Human Centric Lighting? It’s about time!

by | Oct 22, 2020 | News

Good lighting design has traditionally been about making architectural spaces beautiful with minimum power density. That tradition of course will continue, but the element of time has become ever more important. Energy is, after all, the product of power and time. More significantly, lighting must vary with the time of day to ensure good sleep and thereby healthy building occupants.

Typically, time is a neglected tool of lighting design. Most architectural lighting designs think of time as static. But with circadian entrainment, it’s all about time. If you think about stage lighting there is a fixed person in the audience, and in each scene the lighting changes to reflect a new time. General lighting is the reverse. In real life you have static lighting and the people move. Time is an essential element in theater lighting, but usually not embraced in general lighting design. Why?

“Most architectural lighting designers think of time as static … but with circadian entrainment, it’s all about time.”

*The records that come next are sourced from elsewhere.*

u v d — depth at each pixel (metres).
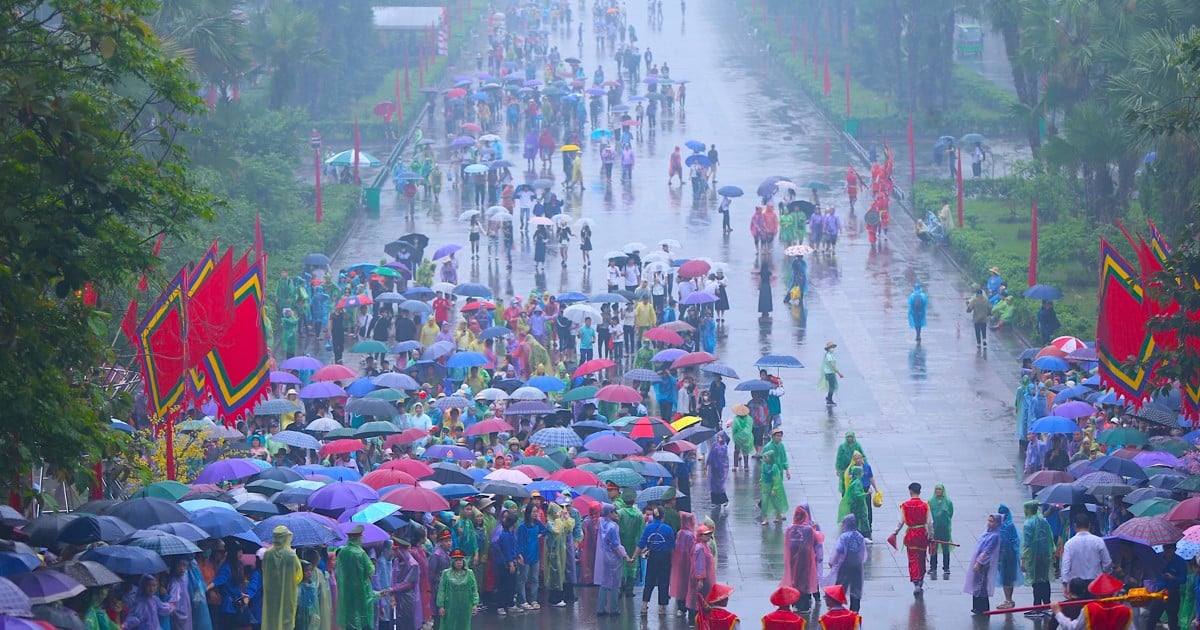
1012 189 185.75
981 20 195.38
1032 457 104.06
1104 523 87.81
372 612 71.06
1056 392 109.88
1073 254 153.50
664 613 80.88
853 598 80.00
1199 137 126.50
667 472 91.19
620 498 84.00
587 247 165.00
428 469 84.94
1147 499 77.88
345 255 173.62
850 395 127.94
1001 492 104.62
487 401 109.38
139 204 60.28
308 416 112.38
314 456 98.06
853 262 170.38
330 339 144.38
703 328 138.62
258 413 100.38
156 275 69.81
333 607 71.25
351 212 188.25
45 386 57.94
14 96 54.56
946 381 131.25
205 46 157.38
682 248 175.62
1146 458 89.62
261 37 197.12
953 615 80.88
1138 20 142.38
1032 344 138.88
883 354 138.88
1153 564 73.38
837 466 97.56
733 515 100.50
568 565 82.25
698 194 198.75
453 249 157.62
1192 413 82.69
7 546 56.62
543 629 78.25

Light can be a way of articulating sequences to show the time of day or mood. Some circadian jobs are done in simplistic terms, with cool lighting in the morning and warm in the evening. Lighting can be a much more powerful dimension. A designer may need 300 lux on a horizontal surface and have to meet a certain watts/sq foot requirement. But the lights don’t always have to come from the ceiling. We will begin to see self-illuminous screens and perhaps and instead of a static watts/sq foot, what if the job consumed more power in the morning and less in the afternoon and could still meet the energy code?

Lighting should have more layers. Some open-air offices now offer Zoom Rooms where the employee will go to have great lighting for their online meeting. What if those horizontal lumens could be delivered at the desk, where the resources are? Employees should be able to quickly change the lighting to meet their specific task, and vertical illumination has to play a role. Designers seem to be stuck with ceiling lighting, and that is where the tonnage is, but I think that world is going to change.

I look forward to the time when time is a featured element of good lighting design.